▸ **What the exercise asks**:
Repeat the records below in their entirety, exactly.

(Transcribed page contents)

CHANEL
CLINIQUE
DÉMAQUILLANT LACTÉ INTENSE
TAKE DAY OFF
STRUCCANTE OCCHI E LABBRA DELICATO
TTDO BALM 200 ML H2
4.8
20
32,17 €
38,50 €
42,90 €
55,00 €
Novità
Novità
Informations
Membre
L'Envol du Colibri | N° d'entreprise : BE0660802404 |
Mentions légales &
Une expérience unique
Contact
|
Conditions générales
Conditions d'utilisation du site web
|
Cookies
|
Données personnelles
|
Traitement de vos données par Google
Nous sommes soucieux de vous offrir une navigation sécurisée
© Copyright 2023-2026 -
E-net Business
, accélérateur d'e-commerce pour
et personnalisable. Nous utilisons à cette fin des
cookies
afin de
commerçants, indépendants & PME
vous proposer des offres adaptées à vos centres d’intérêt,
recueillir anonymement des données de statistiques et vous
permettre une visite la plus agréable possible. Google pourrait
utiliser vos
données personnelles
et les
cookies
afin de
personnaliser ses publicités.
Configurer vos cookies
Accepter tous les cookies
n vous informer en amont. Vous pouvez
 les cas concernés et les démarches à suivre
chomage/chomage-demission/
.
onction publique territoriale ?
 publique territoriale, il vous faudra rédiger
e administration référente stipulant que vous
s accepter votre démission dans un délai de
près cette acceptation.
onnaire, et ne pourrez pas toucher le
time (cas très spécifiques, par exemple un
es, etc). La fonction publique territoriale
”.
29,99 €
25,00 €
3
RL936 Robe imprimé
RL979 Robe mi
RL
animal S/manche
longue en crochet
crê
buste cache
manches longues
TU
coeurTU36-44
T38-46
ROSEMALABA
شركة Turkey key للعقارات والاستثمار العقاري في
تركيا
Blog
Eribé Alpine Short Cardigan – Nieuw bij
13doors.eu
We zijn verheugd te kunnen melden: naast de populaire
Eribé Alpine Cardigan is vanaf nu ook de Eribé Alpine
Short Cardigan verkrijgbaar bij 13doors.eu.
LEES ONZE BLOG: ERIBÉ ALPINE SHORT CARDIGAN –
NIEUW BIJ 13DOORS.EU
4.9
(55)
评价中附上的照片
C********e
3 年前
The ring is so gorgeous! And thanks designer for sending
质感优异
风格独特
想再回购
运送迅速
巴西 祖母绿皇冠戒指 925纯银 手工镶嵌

▸ **Your response**:
CHANEL
CLINIQUE
DÉMAQUILLANT LACTÉ INTENSE
TAKE DAY OFF
STRUCCANTE OCCHI E LABBRA DELICATO
TTDO BALM 200 ML H2
4.8
20
32,17 €
38,50 €
42,90 €
55,00 €
Novità
Novità
Informations
Membre
L'Envol du Colibri | N° d'entreprise : BE0660802404 |
Mentions légales &
Une expérience unique
Contact
|
Conditions générales
Conditions d'utilisation du site web
|
Cookies
|
Données personnelles
|
Traitement de vos données par Google
Nous sommes soucieux de vous offrir une navigation sécurisée
© Copyright 2023-2026 -
E-net Business
, accélérateur d'e-commerce pour
et personnalisable. Nous utilisons à cette fin des
cookies
afin de
commerçants, indépendants & PME
vous proposer des offres adaptées à vos centres d’intérêt,
recueillir anonymement des données de statistiques et vous
permettre une visite la plus agréable possible. Google pourrait
utiliser vos
données personnelles
et les
cookies
afin de
personnaliser ses publicités.
Configurer vos cookies
Accepter tous les cookies
n vous informer en amont. Vous pouvez
 les cas concernés et les démarches à suivre
chomage/chomage-demission/
.
onction publique territoriale ?
 publique territoriale, il vous faudra rédiger
e administration référente stipulant que vous
s accepter votre démission dans un délai de
près cette acceptation.
onnaire, et ne pourrez pas toucher le
time (cas très spécifiques, par exemple un
es, etc). La fonction publique territoriale
”.
29,99 €
25,00 €
3
RL936 Robe imprimé
RL979 Robe mi
RL
animal S/manche
longue en crochet
crê
buste cache
manches longues
TU
coeurTU36-44
T38-46
ROSEMALABA
شركة Turkey key للعقارات والاستثمار العقاري في
تركيا
Blog
Eribé Alpine Short Cardigan – Nieuw bij
13doors.eu
We zijn verheugd te kunnen melden: naast de populaire
Eribé Alpine Cardigan is vanaf nu ook de Eribé Alpine
Short Cardigan verkrijgbaar bij 13doors.eu.
LEES ONZE BLOG: ERIBÉ ALPINE SHORT CARDIGAN –
NIEUW BIJ 13DOORS.EU
4.9
(55)
评价中附上的照片
C********e
3 年前
The ring is so gorgeous! And thanks designer for sending
质感优异
风格独特
想再回购
运送迅速
巴西 祖母绿皇冠戒指 925纯银 手工镶嵌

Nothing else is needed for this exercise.